Running the Meta_St_img_unsupervised script will generate some files/folders as below:

  1. Spot_manifest_imgunsup.csv : Cluster labels of each sample.
  2. ST_imgunsupnet.RDS : The multi-feature network integrating histological and transcriptomic features: TIST-net.
  3. McRFlabel.RDS : Initiation labels of histopathological images.
  4. expr_obj.RDS : Expression data in Seurat format.
  5. ST_meta_imgunsup_plot.png : Visualized results of clustering.

TIST_img1

We then integrate all spots within one cluster, and obtain a meta expression matrix in Meta_expr_matrix.

Mc_manifest <- Meta_expr_matrix(exprPath = exprPath,Spot_manifest = Spot_manifest_imgunsup,
                                  imagefile = imagefile,
                                  savePath = savePath,merge_method = "mean")

Running the Meta_expr_matrix script will generate some files as below:

  1. Mc_obj.RDS : Integrative meta expression data in Seurat format.
  2. Mc_manifest : TIST-net for downstream analysis.
  3. MC_idents.RDS : Initiation labels of histopathological images.
  4. expr_obj.RDS : Expression data in Seurat format.

Downstream analysis could be achieved to identify spatially differentially expressed genes (SDE genes).
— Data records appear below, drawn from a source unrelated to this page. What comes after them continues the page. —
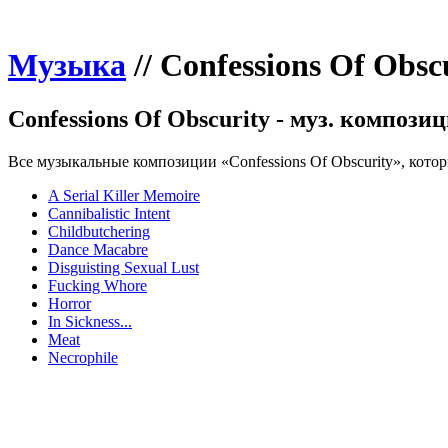
Музыка
//
Confessions Of Obsc
Confessions Of Obscurity - муз. компози
Все музыкальные композиции «Confessions Of Obscurity», котор
A Serial Killer Memoire
Cannibalistic Intent
Childbutchering
Dance Macabre
Disguisting Sexual Lust
Fucking Whore
Horror
In Sickness...
Meat
Necrophile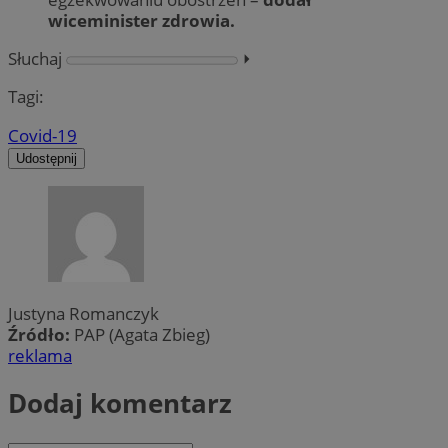
wiceminister zdrowia.
Słuchaj
⏵︎
Tagi:
Covid-19
Udostępnij
Justyna Romanczyk
Źródło:
PAP (Agata Zbieg)
reklama
Dodaj komentarz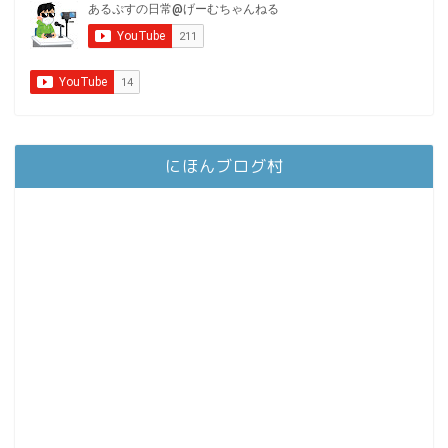
にほんブログ村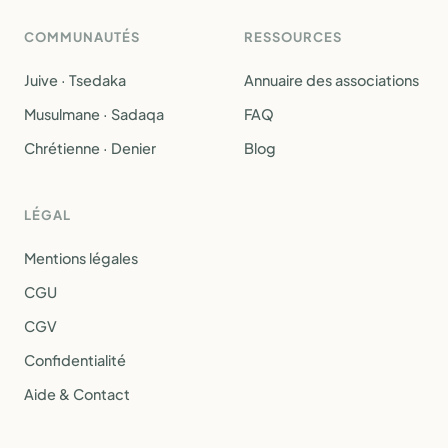
COMMUNAUTÉS
RESSOURCES
Juive · Tsedaka
Annuaire des associations
Musulmane · Sadaqa
FAQ
Chrétienne · Denier
Blog
LÉGAL
Mentions légales
CGU
CGV
Confidentialité
Aide & Contact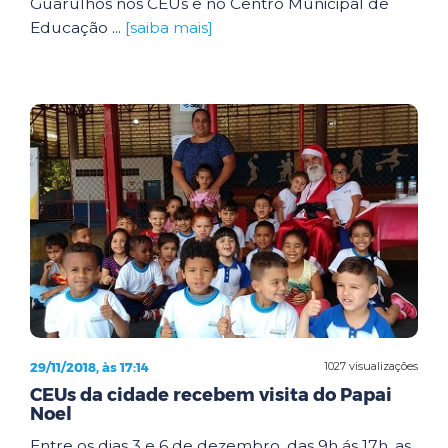
Guarulhos nos CEUs e no Centro Municipal de
Educação ...
[saiba mais]
29/11/2018, às 17:14
1027 visualizações
CEUs da cidade recebem visita do Papai
Noel
Entre os dias 3 e 6 de dezembro, das 9h ás 17h, as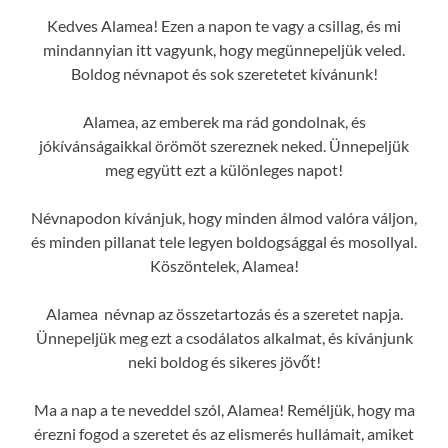
Kedves Alamea! Ezen a napon te vagy a csillag, és mi
mindannyian itt vagyunk, hogy megünnepeljük veled.
Boldog névnapot és sok szeretetet kívánunk!
Alamea, az emberek ma rád gondolnak, és
jókívánságaikkal örömöt szereznek neked. Ünnepeljük
meg együtt ezt a különleges napot!
Névnapodon kívánjuk, hogy minden álmod valóra váljon,
és minden pillanat tele legyen boldogsággal és mosollyal.
Köszöntelek, Alamea!
Alamea névnap az összetartozás és a szeretet napja.
Ünnepeljük meg ezt a csodálatos alkalmat, és kívánjunk
neki boldog és sikeres jövőt!
Ma a nap a te neveddel szól, Alamea! Reméljük, hogy ma
érezni fogod a szeretet és az elismerés hullámait, amiket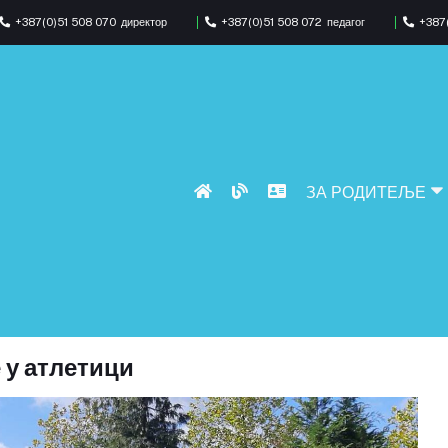
+387(0)51 508 070
директор
+387(0)51 508 072
педагог
+387(
ЗА РОДИТЕЉЕ
у атлетици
We listed the comparison between TIST and a popular SDE genes detection method named SPARK.

Spark_methods(exprPath,
			  spaceFile,
			  savePath)
#Saving path of gene expression data
SC_obj_file <- paste0(savePath,"expr_obj.RDS")
#Saving path of clustering results to show the similarity within clusters of expression data.
MC_obj_file <- paste0(savePath,"Mc_obj.RDS")
#TIST information
netfile <- paste0(savePath,"ST_imgunsupnet.RDS")
SPARK_file <- paste0(savePath,"SPARK.rds")
mc_marker_plot(gl = NULL,MC_obj_file,Mc_manifest,Spot_manifest_imgunsup,savePath)
#Expression data in Seurat format
SC_obj <- readRDS(SC_obj_file)
SpaceDiffGene(SC_obj = SC_obj,
                Spot_manifest= Spot_manifest_imgunsup,
                savePath = savePath,
                MC_obj_file = MC_obj_file,
                Mc_manifest = Mc_manifest,
                methods= "walktrap",
                SPARK_file = NULL,
                netfile = netfile)


Running the SpaceDiffGene script will generate some files as below:

  1. TIST_markers.csv : Spatially differentially expressed genes identified by TIST in .csv format.
  2. TIST_markers.RDS : Spatially differentially expressed genes identified by TIST in .RDS format.

TIST_img2

Dataset

  1. The 12 10X Genomics datasets were downloaded from 10X genomics support https://www.10xgenomics.com/resources/datasets;
  2. The human liver datasets were downloaded from GSA under accession number HRA000437.